*What needs to be done*.
Where does the word "استاد" occur in the entries below? Copy every line that has it.

[[ Entries shown open ]]

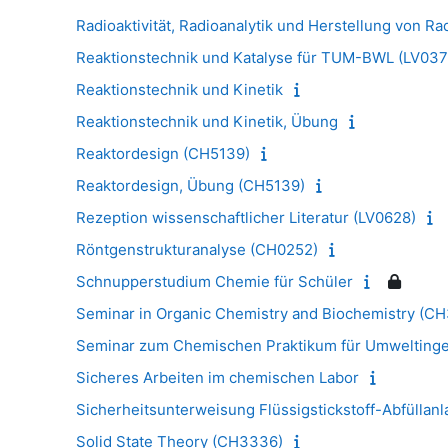
Radioaktivität, Radioanalytik und Herstellung von 
Reaktionstechnik und Katalyse für TUM-BWL (LV037
Reaktionstechnik und Kinetik
Reaktionstechnik und Kinetik, Übung
Reaktordesign (CH5139)
Reaktordesign, Übung (CH5139)
Rezeption wissenschaftlicher Literatur (LV0628)
Röntgenstrukturanalyse (CH0252)
Schnupperstudium Chemie für Schüler
Seminar in Organic Chemistry and Biochemistry (C
Seminar zum Chemischen Praktikum für Umweltinge
Sicheres Arbeiten im chemischen Labor
Sicherheitsunterweisung Flüssigstickstoff-Abfüllan
Solid State Theory (CH3336)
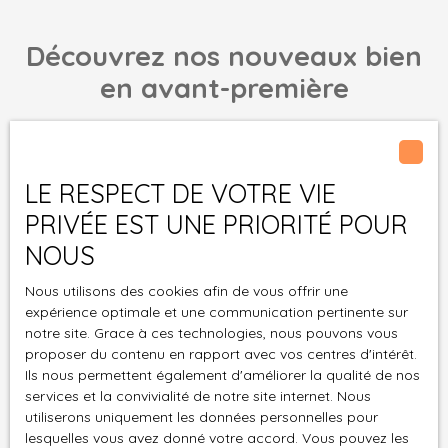
Découvrez nos nouveaux bien
en avant-première
Ne manquez plus aucun bien correspondant à votre
recherche en vous inscrivant à notre alerte mail !
LE RESPECT DE VOTRE VIE
Prénom
PRIVÉE EST UNE PRIORITÉ POUR
NOUS
Nom
Nous utilisons des cookies afin de vous offrir une
Email
expérience optimale et une communication pertinente sur
notre site. Grace à ces technologies, nous pouvons vous
Type d'offre
proposer du contenu en rapport avec vos centres d'intérêt.
Vente
Ils nous permettent également d'améliorer la qualité de nos
services et la convivialité de notre site internet. Nous
Type de bien
Appartement
utiliserons uniquement les données personnelles pour
lesquelles vous avez donné votre accord. Vous pouvez les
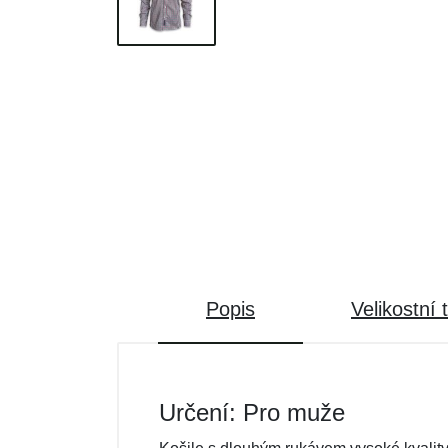
Popis
Velikostní 
Určení: Pro muže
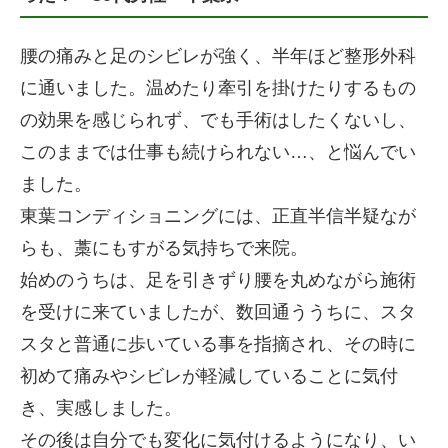
腰の痛みと足のシビレが強く、半年ほど整形外科
に通いました。温めたり牽引を掛けたりするもの
の効果を感じられず、でも手術はしたくないし、
このままでは仕事も続けられない…、と悩んでい
ました。
東葉コンディショニングには、正直半信半疑なが
らも、藁にもすがる気持ちで来院。
始めのうちは、足を引きずり腰を丸めながら施術
を受けに来ていましたが、数回通ううちに、スタ
スタと普通に歩いている事を指摘され、その時に
初めて痛みやシビレが軽減していることに気付
き、実感しました。
その後は自分でも変化に気付けるようになり、い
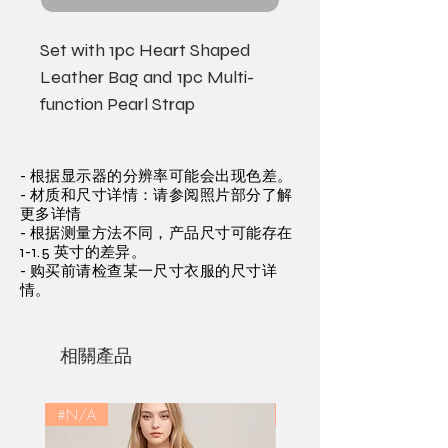
Set with 1pc Heart Shaped
Leather Bag and 1pc Multi-
function Pearl Strap
- 根据显示器的分辨率可能会出现色差。
- 材质和尺寸详情：请参阅照片部分了解
更多详情
- 根据测量方法不同，产品尺寸可能存在
1-1.5 英寸的差异。
- 购买前请检查某一尺寸衣服的尺寸详
情。
相關產品
#N/A
#N/A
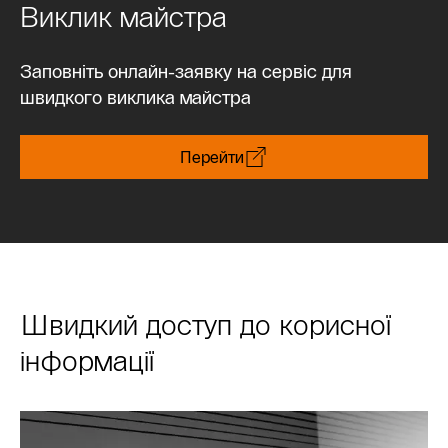
Виклик майстра
Заповніть онлайн-заявку на сервіс для
швидкого виклика майстра
Перейти
Швидкий доступ до корисної
інформації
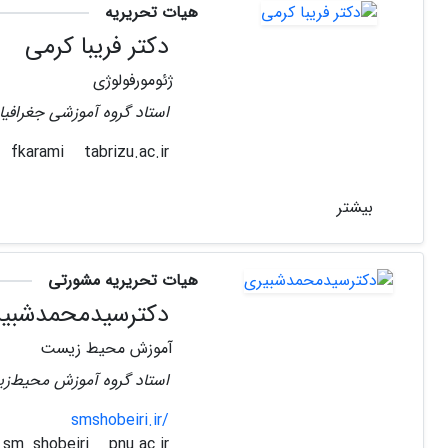
هیات تحریریه
دکتر فریبا کرمی
ژئومورفولوژی
استاد گروه آموزشی جغرافیا 
tabrizu.ac.ir
fkarami
بیشتر
هیات تحریریه مشورتی
دکترسیدمحمدشبی
آموزش محیط زیست
استاد گروه آموزش محیط‌ز
smshobeiri.ir/
pnu.ac.ir
sm_shobeiri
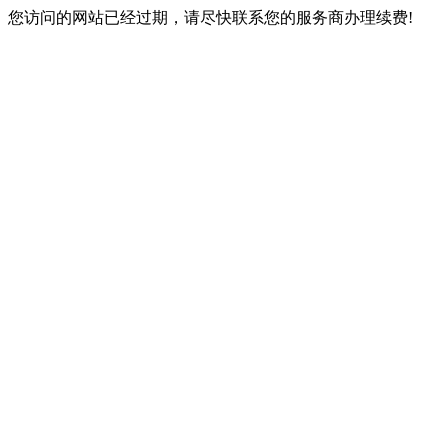
您访问的网站已经过期，请尽快联系您的服务商办理续费!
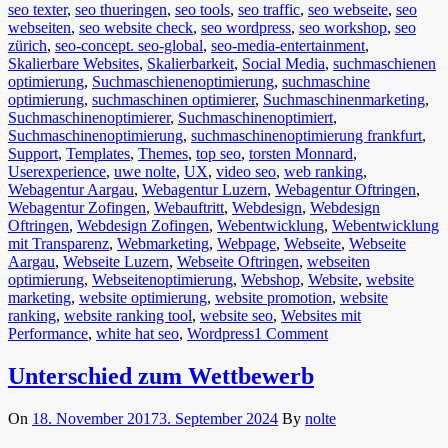
seo texter
,
seo thueringen
,
seo tools
,
seo traffic
,
seo webseite
,
seo
webseiten
,
seo website check
,
seo wordpress
,
seo workshop
,
seo
zürich
,
seo-concept. seo-global
,
seo-media-entertainment
,
Skalierbare Websites
,
Skalierbarkeit
,
Social Media
,
suchmaschienen
optimierung
,
Suchmaschienenoptimierung
,
suchmaschine
optimierung
,
suchmaschinen optimierer
,
Suchmaschinenmarketing
,
Suchmaschinenoptimierer
,
Suchmaschinenoptimiert
,
Suchmaschinenoptimierung
,
suchmaschinenoptimierung frankfurt
,
Support
,
Templates
,
Themes
,
top seo
,
torsten Monnard
,
Userexperience
,
uwe nolte
,
UX
,
video seo
,
web ranking
,
Webagentur Aargau
,
Webagentur Luzern
,
Webagentur Oftringen
,
Webagentur Zofingen
,
Webauftritt
,
Webdesign
,
Webdesign
Oftringen
,
Webdesign Zofingen
,
Webentwicklung
,
Webentwicklung
mit Transparenz
,
Webmarketing
,
Webpage
,
Webseite
,
Webseite
Aargau
,
Webseite Luzern
,
Webseite Oftringen
,
webseiten
optimierung
,
Webseitenoptimierung
,
Webshop
,
Website
,
website
marketing
,
website optimierung
,
website promotion
,
website
ranking
,
website ranking tool
,
website seo
,
Websites mit
Performance
,
white hat seo
,
Wordpress
1 Comment
Unterschied zum Wettbewerb
On
18. November 2017
3. September 2024
By
nolte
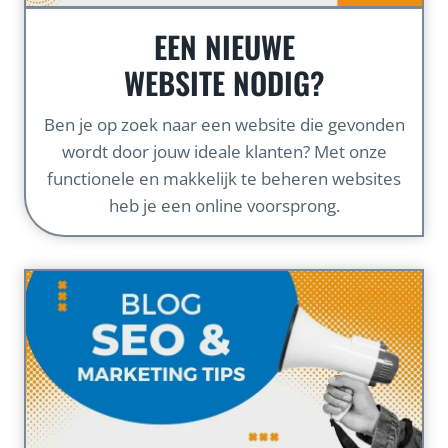
EEN NIEUWE
WEBSITE NODIG?
Ben je op zoek naar een website die gevonden
wordt door jouw ideale klanten? Met onze
functionele en makkelijk te beheren websites
heb je een online voorsprong.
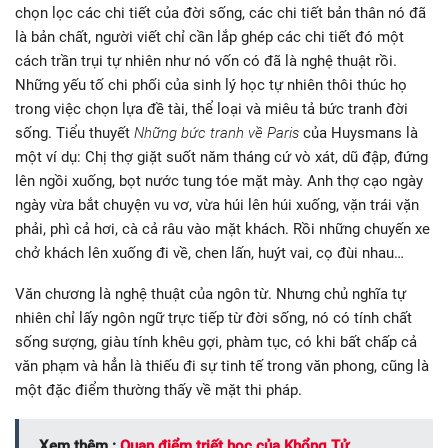
chọn lọc các chi tiết của đời sống, các chi tiết bản thân nó đã
là bản chất, người viết chỉ cần lắp ghép các chi tiết đó một
cách trần trụi tự nhiên như nó vốn có đã là nghệ thuật rồi.
Những yếu tố chi phối của sinh lý học tự nhiên thôi thúc họ
trong việc chọn lựa đề tài, thể loại và miêu tả bức tranh đời
sống. Tiểu thuyết
Những bức tranh về Paris
của Huysmans là
một ví dụ: Chị thợ giặt suốt năm tháng cứ vò xát, dũ đập, đứng
lên ngồi xuống, bọt nước tung tóe mặt mày. Anh thợ cạo ngày
ngày vừa bắt chuyện vu vơ, vừa húi lên húi xuống, vặn trái vặn
phải, phì cả hơi, cà cả râu vào mặt khách. Rồi những chuyến xe
chở khách lên xuống đi về, chen lấn, huýt vai, cọ đùi nhau…
Văn chương là nghệ thuật của ngôn từ. Nhưng chủ nghĩa tự
nhiên chỉ lấy ngôn ngữ trực tiếp từ đời sống, nó có tính chất
sống sượng, giàu tính khêu gợi, phàm tục, có khi bất chấp cả
văn phạm và hẳn là thiếu đi sự tinh tế trong văn phong, cũng là
một đặc điểm thường thấy về mặt thi pháp.
Xem thêm :
Quan điểm triết học của Khổng Tử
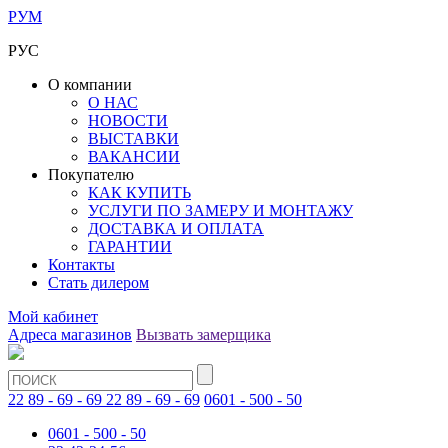
РУМ
РУС
О компании
О НАС
НОВОСТИ
ВЫСТАВКИ
ВАКАНСИИ
Покупателю
КАК КУПИТЬ
УСЛУГИ ПО ЗАМЕРУ И МОНТАЖУ
ДОСТАВКА И ОПЛАТА
ГАРАНТИИ
Контакты
Стать дилером
Мой кабинет
Адреса магазинов
Вызвать замерщика
22 89 - 69 - 69
22 89 - 69 - 69
0601 - 500 - 50
0601 - 500 - 50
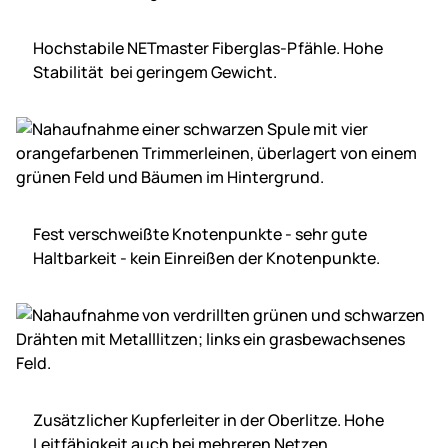
Hochstabile NETmaster Fiberglas-Pfähle. Hohe
Stabilität bei geringem Gewicht.
Fest verschweißte Knotenpunkte - sehr gute
Haltbarkeit - kein Einreißen der Knotenpunkte.
Zusätzlicher Kupferleiter in der Oberlitze. Hohe
Leitfähigkeit auch bei mehreren Netzen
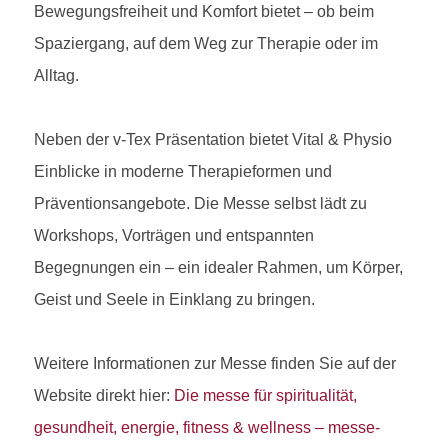
Bewegungsfreiheit und Komfort bietet – ob beim
Spaziergang, auf dem Weg zur Therapie oder im
Alltag.
Neben der v-Tex Präsentation bietet Vital & Physio
Einblicke in moderne Therapieformen und
Präventionsangebote. Die Messe selbst lädt zu
Workshops, Vorträgen und entspannten
Begegnungen ein – ein idealer Rahmen, um Körper,
Geist und Seele in Einklang zu bringen.
Weitere Informationen zur Messe finden Sie auf der
Website direkt hier:
Die messe für spiritualität,
gesundheit, energie, fitness & wellness – messe-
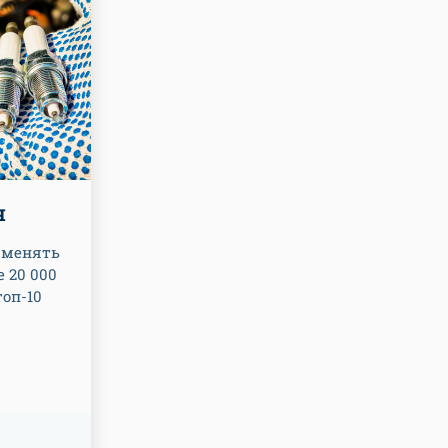
я
 менять
 20 000
топ-10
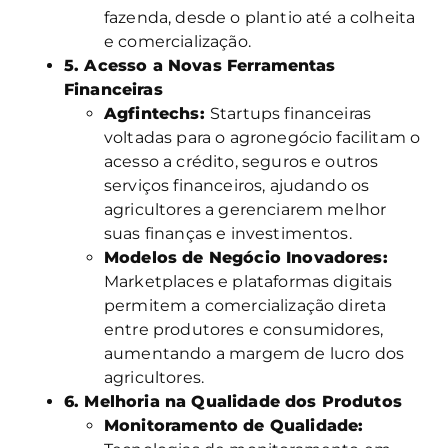
fazenda, desde o plantio até a colheita
e comercialização.
5. Acesso a Novas Ferramentas
Financeiras
Agfintechs:
Startups financeiras
voltadas para o agronegócio facilitam o
acesso a crédito, seguros e outros
serviços financeiros, ajudando os
agricultores a gerenciarem melhor
suas finanças e investimentos.
Modelos de Negócio Inovadores:
Marketplaces e plataformas digitais
permitem a comercialização direta
entre produtores e consumidores,
aumentando a margem de lucro dos
agricultores.
6. Melhoria na Qualidade dos Produtos
Monitoramento de Qualidade:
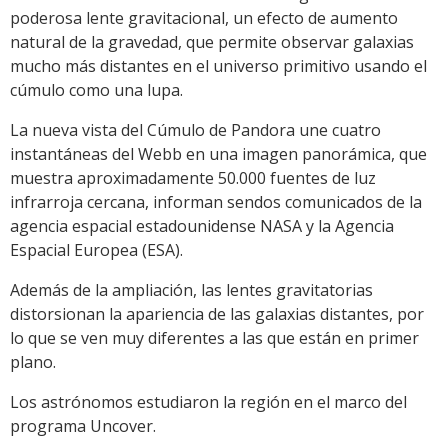
poderosa lente gravitacional, un efecto de aumento
natural de la gravedad, que permite observar galaxias
mucho más distantes en el universo primitivo usando el
cúmulo como una lupa.
La nueva vista del Cúmulo de Pandora une cuatro
instantáneas del Webb en una imagen panorámica, que
muestra aproximadamente 50.000 fuentes de luz
infrarroja cercana, informan sendos comunicados de la
agencia espacial estadounidense NASA y la Agencia
Espacial Europea (ESA).
Además de la ampliación, las lentes gravitatorias
distorsionan la apariencia de las galaxias distantes, por
lo que se ven muy diferentes a las que están en primer
plano.
Los astrónomos estudiaron la región en el marco del
programa Uncover.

[[ Entries shown closed ]]

*Response area*.
استاد گروه آموزشی جغرافیا 
استاد گروه آموزش محیط‌ز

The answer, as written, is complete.